Yesterday’s Macro Monday was a tricky one perhaps, but it should have been easier for the older among us. When I was young and the range of houseplants was very different to that we have today (and much better in some ways) every display of plants in garden centres included Rhoicissus rhomboidea, usually represented by the cv ‘Ellen Danica’ which, reputedly, has more deeply incised leaves.
This vigorous climber was popular because it was tough. It tolerated some neglect, including some drying out, grew in poor light, put up with temperatures down to 10c and seemingly thrived on dust, especially in unheated downstairs toilets.
If it outgrew its allotted space it was easy to chop it back and it would resprout and be as good as ever a few months later. All this led to it being rather maligned and, when I used to buy the houseplants for the garden centre, although I always had them in stock, along with variegated ivies and Cissus antarctica (which was even tougher and even less exciting), I never gave them much thought apart from when someone wanted a really tough houseplant (which they then ignored and bought a cyclamen that would be dead in a week).
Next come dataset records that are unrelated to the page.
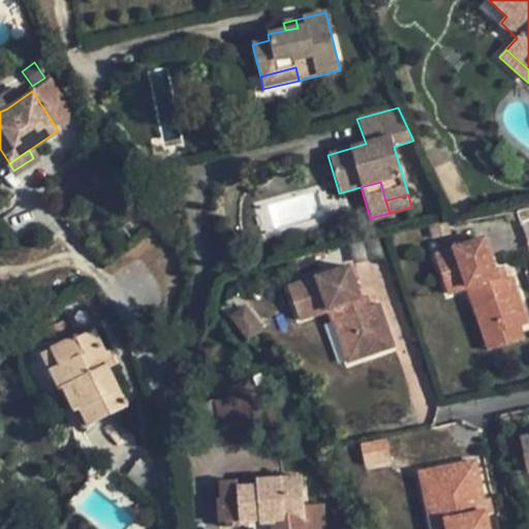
[(434,256),(447,294),(467,287),(474,310),(490,305),(500,335),(519,328),(527,324),(510,274),(497,278),(484,239),(434,256)]
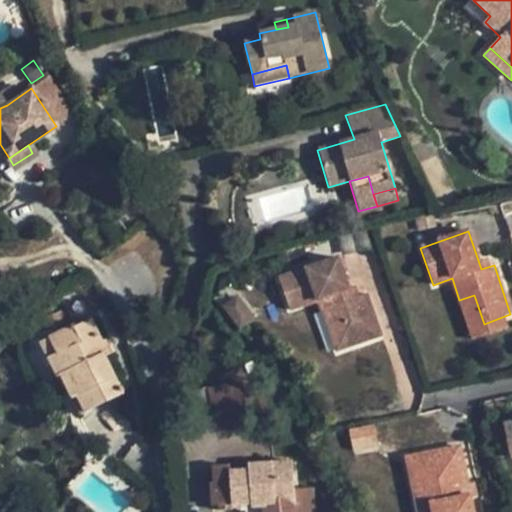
[(338,257),(279,278),(291,311),(317,302),(332,297),(350,347),(381,336),(367,293),(359,296),(350,299),(347,291),(350,290),(338,257)]
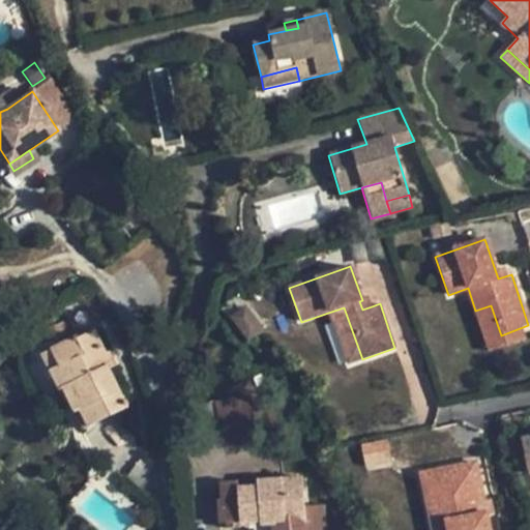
[(266,326),(239,291),(219,307),(246,343),(266,326)]
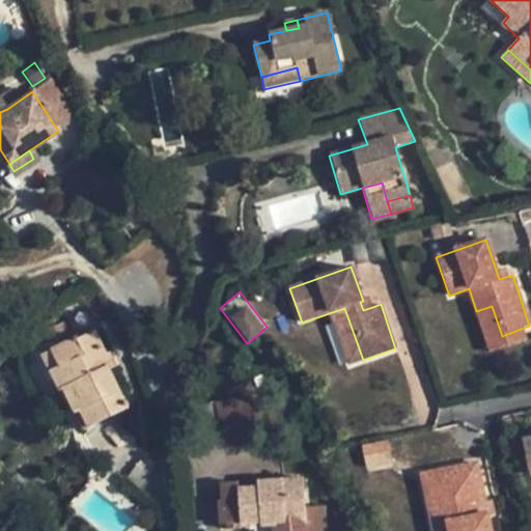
[(360,302),(363,310),(372,307),(369,299),(363,301),(360,302)]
How odd then, that when I saw this plant the other day I was struck with remorse at not having seen it for so long. It was like a sadly neglected friend. And there is nothing wrong with it if you want an attractive plant for a cool room or conservatory that will happily bounce along and look good all year. It is an evergreen from south Africa that is closely related to grapes (Vitis) and will produce small, edible fruits in suitable circumstances. It has leaves comprised of three leaflets and the central is symmetrical but the two at the side are rhomboid ( as if you needed telling). The leaves are gently glossy and rich green when mature but the young leaves are covered in rusty hairs and the plant climbs by means of tendrils.
Give this good light and plenty of water and feeding and it is very easy to grow. Be careful with the water in winter if it is cool or the roots can rot – it is better to keep it a bit dry if the temperatures drop to 10c.